The Neathbow

From The Fifth City Wiki

"A book for children. One page is devoted to each of the colours of the Neath, which are not found on the Surface."[1]

The Neathbow is the collective term for seven colors which cannot be seen on the Surface. They are most commonly observed in the Neath (hence the name), but they also turn up in places like Parabola[2] and the High Wilderness.[3] The seven colors of the Neathbow are irrigo, violant, cosmogone, peligin, apocyan, viric, and gant.

Origins

The Neathbow was likely inspired by real-life impossible colors. The shades of the Neathbow are likely inspired by the additive (used for light) and subtractive (used for pigments) color wheels.
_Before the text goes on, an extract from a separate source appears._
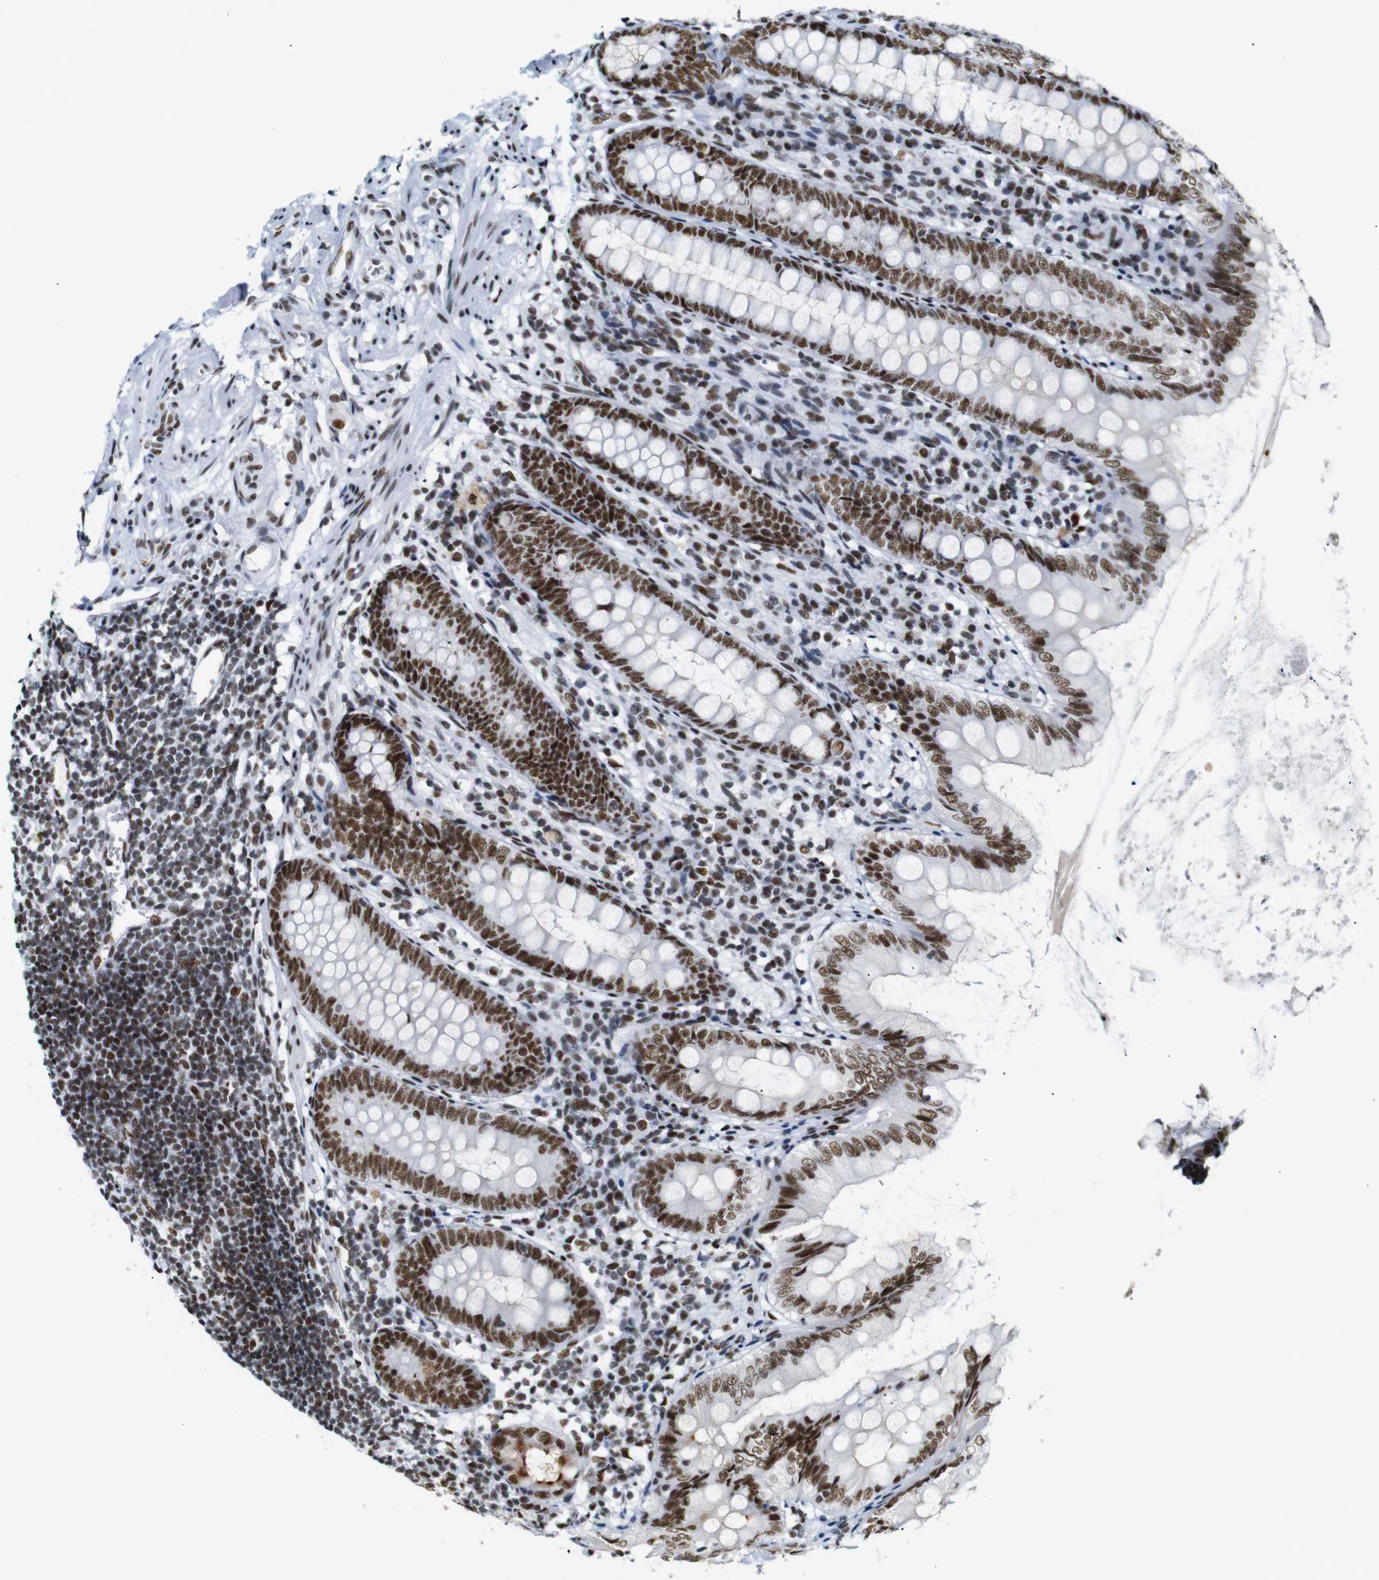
{"staining": {"intensity": "strong", "quantity": ">75%", "location": "nuclear"}, "tissue": "appendix", "cell_type": "Glandular cells", "image_type": "normal", "snomed": [{"axis": "morphology", "description": "Normal tissue, NOS"}, {"axis": "topography", "description": "Appendix"}], "caption": "The micrograph shows immunohistochemical staining of normal appendix. There is strong nuclear staining is seen in about >75% of glandular cells.", "gene": "TRA2B", "patient": {"sex": "female", "age": 77}}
Below are fanarts of the Neathbow arranged to correspond with those color wheels:

Each color's name likely has the following inspiration:

  • "Irrigo" is a Latin word meaning to flood or overwhelm, or to diffuse or shed
  • "Violant" may stem from "violent" and "violet"
  • "Cosmogone" stems from "cosmogony", the study of the origins of the solar system, and "cosmos" and "gone"
  • "Peligin" is seemingly a portmanteau of the Latin pelagus, meaning "sea," and the color fuligin. Fuligin, in turn, is darker than black, and is derived from the English word "fuliginous" meaning soot-like; this color was used by Gene Wolfe in his science fiction novel The Shadow of the Torturer.
  • "Apocyan" presumably derives from the color cyan, which has a similar hue, and the Greek prefix apo-, meaning something between "off, away" and "descended from" - like the words "apostate" (gone-away-from-a-cause) or "apocalypse" (un-covering).
  • "Viric" probably comes from the Latin viridis, meaning "green, blooming, vigorous," a word that also spawned the name of the similar color viridian.